Windows XP Service Pack 2 is both something companies must install as soon as possible and something they must approach with extreme caution, according to analysts.
Organizations must approach the service pack with the care they would use with a new release of Windows and test it thoroughly
before they deploy it, says Rob Enderle, a principal analyst with San Jose, Calif.-based Enderle Group. Previous service packs were an amalgamation of all of the critical patches that had come out since the last service pack or OS release and might also include drivers to support new hardware. Window XP Service Pack 2 (SP2), on the other hand, includes many new security features, including a firewall that is turned on by default, and which could, as a result, render some programs inoperable.
It’s a big piece of code, Enderle says, and this means companies must test the SP2 thoroughly before they implement it.
However, they can’t take their time with it, as they could with a new release of Windows, as many of the patches are critical, he says.

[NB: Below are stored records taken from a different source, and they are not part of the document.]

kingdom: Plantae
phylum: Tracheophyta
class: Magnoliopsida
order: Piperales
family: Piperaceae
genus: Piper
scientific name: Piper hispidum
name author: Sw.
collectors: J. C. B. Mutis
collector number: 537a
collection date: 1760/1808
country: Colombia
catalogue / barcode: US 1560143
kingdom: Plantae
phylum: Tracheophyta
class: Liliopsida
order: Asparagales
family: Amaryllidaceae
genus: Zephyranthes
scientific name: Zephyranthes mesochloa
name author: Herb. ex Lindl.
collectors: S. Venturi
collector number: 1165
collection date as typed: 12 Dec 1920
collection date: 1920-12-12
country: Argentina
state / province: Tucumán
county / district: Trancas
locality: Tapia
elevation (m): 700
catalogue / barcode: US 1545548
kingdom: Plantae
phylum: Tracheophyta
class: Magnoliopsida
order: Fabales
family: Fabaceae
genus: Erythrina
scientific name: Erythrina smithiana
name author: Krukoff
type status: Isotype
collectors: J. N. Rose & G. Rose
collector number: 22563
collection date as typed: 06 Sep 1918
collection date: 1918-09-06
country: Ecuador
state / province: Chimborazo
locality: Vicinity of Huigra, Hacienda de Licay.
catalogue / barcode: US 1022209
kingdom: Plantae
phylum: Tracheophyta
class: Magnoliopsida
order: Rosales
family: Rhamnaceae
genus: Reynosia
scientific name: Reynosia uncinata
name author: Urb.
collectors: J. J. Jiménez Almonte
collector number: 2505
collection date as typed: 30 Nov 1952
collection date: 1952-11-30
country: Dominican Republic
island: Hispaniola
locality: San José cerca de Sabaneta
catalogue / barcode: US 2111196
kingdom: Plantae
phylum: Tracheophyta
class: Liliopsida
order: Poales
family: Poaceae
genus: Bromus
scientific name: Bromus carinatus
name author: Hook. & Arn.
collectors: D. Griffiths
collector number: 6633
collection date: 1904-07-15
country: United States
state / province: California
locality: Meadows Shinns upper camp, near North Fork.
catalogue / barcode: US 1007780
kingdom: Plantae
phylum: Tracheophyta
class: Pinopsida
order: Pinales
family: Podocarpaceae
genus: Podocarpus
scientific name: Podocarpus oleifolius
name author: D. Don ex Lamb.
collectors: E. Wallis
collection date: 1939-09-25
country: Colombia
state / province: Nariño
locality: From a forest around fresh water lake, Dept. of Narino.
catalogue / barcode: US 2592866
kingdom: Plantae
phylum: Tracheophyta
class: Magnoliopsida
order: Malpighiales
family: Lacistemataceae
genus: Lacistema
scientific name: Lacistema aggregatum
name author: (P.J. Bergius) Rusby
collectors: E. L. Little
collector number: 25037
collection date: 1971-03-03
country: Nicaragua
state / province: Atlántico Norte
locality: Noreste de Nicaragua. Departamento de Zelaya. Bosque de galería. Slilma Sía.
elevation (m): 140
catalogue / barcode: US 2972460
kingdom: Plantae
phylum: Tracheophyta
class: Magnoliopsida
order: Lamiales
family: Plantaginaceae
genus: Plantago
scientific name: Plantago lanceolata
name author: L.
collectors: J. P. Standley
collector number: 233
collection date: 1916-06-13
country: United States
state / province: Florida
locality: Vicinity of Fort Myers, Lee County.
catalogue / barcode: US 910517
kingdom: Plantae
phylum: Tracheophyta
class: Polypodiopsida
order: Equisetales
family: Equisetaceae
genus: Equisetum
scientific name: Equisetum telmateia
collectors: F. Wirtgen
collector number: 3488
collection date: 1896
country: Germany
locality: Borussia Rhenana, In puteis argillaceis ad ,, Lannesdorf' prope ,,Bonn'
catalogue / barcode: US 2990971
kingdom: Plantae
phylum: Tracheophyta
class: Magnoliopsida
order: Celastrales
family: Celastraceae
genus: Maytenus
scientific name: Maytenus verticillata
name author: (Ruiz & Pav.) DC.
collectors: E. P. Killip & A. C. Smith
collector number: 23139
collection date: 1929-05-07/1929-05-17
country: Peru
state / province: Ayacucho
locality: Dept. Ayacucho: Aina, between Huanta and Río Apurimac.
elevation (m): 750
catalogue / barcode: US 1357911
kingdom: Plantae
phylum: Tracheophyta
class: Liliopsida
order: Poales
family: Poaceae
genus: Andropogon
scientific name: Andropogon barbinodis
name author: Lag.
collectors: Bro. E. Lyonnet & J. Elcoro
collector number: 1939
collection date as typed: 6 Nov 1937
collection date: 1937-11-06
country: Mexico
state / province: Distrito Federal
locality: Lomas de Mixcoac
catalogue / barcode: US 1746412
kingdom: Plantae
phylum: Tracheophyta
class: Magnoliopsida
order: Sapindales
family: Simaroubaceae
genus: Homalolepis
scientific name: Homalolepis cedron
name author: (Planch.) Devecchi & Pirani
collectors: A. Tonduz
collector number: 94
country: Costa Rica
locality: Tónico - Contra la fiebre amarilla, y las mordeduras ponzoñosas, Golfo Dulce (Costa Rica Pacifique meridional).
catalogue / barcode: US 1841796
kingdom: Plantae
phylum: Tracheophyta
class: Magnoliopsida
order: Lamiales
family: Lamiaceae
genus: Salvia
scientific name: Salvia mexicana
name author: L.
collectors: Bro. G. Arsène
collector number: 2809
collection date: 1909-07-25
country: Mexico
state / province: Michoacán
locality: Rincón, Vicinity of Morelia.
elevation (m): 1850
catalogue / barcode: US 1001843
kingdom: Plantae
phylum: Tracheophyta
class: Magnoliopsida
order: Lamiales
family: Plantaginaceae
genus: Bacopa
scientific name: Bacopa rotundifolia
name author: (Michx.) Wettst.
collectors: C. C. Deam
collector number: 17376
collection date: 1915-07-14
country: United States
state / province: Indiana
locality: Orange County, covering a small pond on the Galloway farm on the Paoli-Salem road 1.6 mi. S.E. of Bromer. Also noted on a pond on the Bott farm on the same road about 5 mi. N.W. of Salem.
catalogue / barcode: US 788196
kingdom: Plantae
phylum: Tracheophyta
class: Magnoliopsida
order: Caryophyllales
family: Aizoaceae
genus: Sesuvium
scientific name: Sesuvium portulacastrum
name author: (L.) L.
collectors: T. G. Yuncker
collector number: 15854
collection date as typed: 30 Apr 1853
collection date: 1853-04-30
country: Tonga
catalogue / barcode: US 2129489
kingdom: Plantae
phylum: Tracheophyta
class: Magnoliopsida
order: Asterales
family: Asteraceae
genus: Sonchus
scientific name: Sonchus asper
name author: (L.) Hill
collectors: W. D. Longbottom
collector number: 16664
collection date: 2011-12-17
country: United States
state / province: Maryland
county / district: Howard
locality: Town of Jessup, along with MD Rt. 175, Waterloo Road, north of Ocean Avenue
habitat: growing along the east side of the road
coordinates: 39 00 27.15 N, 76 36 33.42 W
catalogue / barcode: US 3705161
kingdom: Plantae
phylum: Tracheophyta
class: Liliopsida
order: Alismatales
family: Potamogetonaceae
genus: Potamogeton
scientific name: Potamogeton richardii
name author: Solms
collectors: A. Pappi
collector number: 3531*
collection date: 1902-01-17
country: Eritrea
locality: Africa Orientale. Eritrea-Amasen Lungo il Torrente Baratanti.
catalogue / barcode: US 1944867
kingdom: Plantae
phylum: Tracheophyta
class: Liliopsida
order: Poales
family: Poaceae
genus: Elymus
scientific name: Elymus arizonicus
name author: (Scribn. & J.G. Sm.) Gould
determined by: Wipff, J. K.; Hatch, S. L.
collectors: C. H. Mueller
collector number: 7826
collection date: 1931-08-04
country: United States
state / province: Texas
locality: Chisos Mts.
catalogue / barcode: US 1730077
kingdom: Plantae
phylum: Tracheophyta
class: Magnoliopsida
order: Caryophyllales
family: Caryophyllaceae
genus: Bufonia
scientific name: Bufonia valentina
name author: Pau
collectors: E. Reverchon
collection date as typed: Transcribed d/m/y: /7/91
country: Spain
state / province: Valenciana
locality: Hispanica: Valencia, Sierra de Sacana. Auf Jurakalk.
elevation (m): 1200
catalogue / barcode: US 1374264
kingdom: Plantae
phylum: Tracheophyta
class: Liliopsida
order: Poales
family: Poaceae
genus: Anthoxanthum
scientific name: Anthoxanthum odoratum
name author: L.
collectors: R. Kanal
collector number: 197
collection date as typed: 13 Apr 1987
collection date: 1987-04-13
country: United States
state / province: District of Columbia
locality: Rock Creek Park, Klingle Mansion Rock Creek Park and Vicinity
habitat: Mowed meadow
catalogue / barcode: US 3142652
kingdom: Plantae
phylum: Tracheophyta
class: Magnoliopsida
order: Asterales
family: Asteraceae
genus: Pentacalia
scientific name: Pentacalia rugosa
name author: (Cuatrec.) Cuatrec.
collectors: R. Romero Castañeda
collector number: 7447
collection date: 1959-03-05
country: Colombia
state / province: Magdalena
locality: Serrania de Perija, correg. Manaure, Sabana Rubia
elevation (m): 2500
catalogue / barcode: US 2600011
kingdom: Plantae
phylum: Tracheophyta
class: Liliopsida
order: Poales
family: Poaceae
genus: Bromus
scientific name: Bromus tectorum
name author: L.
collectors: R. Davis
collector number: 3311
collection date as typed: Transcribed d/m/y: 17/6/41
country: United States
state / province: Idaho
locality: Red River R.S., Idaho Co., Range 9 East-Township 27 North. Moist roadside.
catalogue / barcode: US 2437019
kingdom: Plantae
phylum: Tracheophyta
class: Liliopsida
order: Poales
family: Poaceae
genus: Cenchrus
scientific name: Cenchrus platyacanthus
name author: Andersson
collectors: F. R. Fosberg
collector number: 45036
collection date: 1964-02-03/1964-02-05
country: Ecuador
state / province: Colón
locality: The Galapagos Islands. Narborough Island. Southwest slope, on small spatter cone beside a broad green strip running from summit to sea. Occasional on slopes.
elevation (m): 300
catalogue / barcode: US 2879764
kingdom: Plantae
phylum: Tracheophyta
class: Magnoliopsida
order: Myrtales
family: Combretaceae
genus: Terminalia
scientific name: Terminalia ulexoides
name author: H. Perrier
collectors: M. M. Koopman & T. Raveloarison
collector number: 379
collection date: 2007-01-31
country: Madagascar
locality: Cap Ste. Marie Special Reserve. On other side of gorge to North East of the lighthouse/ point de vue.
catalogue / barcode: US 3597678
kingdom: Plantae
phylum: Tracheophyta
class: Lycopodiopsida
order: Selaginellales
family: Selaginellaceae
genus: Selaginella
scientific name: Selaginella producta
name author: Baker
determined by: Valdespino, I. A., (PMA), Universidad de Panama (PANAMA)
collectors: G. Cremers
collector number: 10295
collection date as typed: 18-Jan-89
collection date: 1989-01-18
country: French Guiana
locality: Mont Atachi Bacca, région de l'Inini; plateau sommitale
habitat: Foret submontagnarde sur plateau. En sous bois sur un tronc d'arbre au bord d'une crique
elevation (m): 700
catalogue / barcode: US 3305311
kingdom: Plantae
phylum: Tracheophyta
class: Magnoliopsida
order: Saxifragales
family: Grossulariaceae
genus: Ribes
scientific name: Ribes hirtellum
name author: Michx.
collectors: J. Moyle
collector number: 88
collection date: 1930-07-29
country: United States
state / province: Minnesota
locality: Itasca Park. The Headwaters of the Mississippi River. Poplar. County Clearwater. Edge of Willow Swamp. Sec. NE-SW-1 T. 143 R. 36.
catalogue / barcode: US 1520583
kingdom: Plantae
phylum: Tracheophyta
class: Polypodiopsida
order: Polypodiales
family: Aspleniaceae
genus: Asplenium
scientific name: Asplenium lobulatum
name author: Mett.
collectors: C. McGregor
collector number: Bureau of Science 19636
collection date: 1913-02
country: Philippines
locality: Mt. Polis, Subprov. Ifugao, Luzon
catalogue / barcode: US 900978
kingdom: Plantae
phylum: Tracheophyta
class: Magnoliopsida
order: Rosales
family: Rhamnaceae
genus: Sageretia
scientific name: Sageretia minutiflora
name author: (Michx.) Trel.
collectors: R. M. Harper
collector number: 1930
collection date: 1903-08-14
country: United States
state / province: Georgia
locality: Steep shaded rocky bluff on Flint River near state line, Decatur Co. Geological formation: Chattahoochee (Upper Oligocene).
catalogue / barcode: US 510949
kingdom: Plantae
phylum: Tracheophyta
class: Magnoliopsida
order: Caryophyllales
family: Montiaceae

“”This is probably one of the few service packs that have come out which is absolutely critical because it addresses so many security concerns,”” Enderle says.
Companies need to treat SP2 as they would a new release of Windows, says Michael Cherry, a lead analyst for Windows and mobile devices at Kirkland, Wash.-based Directions on Microsoft.
Users “”need to treat it as they would a full release of a new product and test it completely and thoroughly.””
That’s what Faye West, the director of information systems at the Alberta Research Council in Edmonton, has been doing. She has tested the beta version and the firewall has caused some problems, she says. West’s concerns aren’t unique. Cherry says the firewall is one element causing problems with the program.
“”We had a problem with it locking some of our management programs, and what we’re looking at doing is installing the service pack, but turning off the firewall by default,”” West says. As the Alberta Research Council already has ZoneAlarm on all of its laptops and home computers, the firewall is unnecessary, she says.
SP2 is a step towards making Windows more secure, but there is still a lot to be done, she says.
“”Security is not something you can get to and then stop,”” says West. “”It’s not a goal, it’s a journey. So, obviously, this is not enough. (Microsoft) has to keep on working towards a more secure environment.””
Like West, Leigh Popov, the manager of technical services and telecommunications at The Credit Valley Hospital in Mississauga, Ont., has been testing the beta version of the software. So far, his company hasn’t experienced any compatibility issues with any applications it uses. His one concern is both Internet Explorer and one other application take longer to open — about five or six seconds longer. This is a concern, as the physicians Popov’s IT department serves aren’t very patient, he says.
“”But the benefits outweigh these couple of things,”” he says.